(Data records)
%%

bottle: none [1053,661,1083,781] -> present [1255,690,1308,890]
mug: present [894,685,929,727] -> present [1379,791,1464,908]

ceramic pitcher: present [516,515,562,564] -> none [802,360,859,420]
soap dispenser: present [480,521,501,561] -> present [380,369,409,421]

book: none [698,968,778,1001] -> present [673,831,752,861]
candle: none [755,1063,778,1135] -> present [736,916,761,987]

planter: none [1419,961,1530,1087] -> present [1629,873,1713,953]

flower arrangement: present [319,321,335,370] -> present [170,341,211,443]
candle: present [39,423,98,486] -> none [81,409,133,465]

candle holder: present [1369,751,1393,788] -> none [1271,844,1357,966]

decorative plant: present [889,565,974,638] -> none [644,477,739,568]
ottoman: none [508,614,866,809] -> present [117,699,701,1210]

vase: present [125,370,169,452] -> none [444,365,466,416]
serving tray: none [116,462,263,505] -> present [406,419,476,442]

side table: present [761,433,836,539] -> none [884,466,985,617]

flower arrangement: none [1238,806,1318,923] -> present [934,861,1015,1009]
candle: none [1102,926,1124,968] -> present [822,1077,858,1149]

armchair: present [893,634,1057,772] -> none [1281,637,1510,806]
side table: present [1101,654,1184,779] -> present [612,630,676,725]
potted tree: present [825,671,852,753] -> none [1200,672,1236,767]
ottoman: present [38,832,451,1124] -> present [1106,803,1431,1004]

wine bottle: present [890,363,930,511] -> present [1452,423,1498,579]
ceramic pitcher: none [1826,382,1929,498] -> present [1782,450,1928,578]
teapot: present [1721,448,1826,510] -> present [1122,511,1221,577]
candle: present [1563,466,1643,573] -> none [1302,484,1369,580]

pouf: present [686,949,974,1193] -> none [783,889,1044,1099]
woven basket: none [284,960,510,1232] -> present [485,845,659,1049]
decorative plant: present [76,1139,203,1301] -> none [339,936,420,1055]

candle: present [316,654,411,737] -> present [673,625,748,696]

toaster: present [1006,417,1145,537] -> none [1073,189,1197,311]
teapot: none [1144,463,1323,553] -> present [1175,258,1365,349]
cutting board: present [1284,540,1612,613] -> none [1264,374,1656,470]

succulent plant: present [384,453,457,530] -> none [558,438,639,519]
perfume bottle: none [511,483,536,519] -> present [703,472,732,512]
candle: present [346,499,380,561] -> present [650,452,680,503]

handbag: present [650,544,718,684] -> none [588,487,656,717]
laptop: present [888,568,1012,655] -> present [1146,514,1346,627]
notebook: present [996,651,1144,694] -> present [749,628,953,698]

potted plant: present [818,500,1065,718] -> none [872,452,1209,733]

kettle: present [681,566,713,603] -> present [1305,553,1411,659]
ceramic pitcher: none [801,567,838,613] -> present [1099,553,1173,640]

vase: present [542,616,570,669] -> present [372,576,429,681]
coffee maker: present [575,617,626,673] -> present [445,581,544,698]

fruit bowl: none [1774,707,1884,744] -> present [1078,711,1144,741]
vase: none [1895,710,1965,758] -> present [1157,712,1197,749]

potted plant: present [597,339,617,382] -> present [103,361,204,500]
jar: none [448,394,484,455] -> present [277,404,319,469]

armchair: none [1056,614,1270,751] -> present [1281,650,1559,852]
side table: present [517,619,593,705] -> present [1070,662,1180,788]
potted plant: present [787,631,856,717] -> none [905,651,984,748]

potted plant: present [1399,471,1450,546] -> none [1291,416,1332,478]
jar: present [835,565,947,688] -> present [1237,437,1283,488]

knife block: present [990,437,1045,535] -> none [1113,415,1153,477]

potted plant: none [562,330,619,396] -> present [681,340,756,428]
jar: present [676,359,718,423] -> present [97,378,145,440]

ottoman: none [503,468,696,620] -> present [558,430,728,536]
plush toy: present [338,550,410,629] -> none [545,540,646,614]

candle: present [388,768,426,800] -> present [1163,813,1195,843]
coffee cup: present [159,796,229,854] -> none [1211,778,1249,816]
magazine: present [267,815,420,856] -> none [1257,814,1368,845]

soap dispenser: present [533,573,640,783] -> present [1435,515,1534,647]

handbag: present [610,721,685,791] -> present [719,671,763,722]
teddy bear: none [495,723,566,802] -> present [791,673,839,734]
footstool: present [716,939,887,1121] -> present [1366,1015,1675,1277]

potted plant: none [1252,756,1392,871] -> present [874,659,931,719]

%%

■ **Instruction**
Look above for the line holding "teapot: none [1144,463,1323,553]", then set down exactly that line and every line after it up to and including the line holding "succulent plant: present", with nothing else.

■ **Output for this task**
teapot: none [1144,463,1323,553] -> present [1175,258,1365,349]
cutting board: present [1284,540,1612,613] -> none [1264,374,1656,470]

succulent plant: present [384,453,457,530] -> none [558,438,639,519]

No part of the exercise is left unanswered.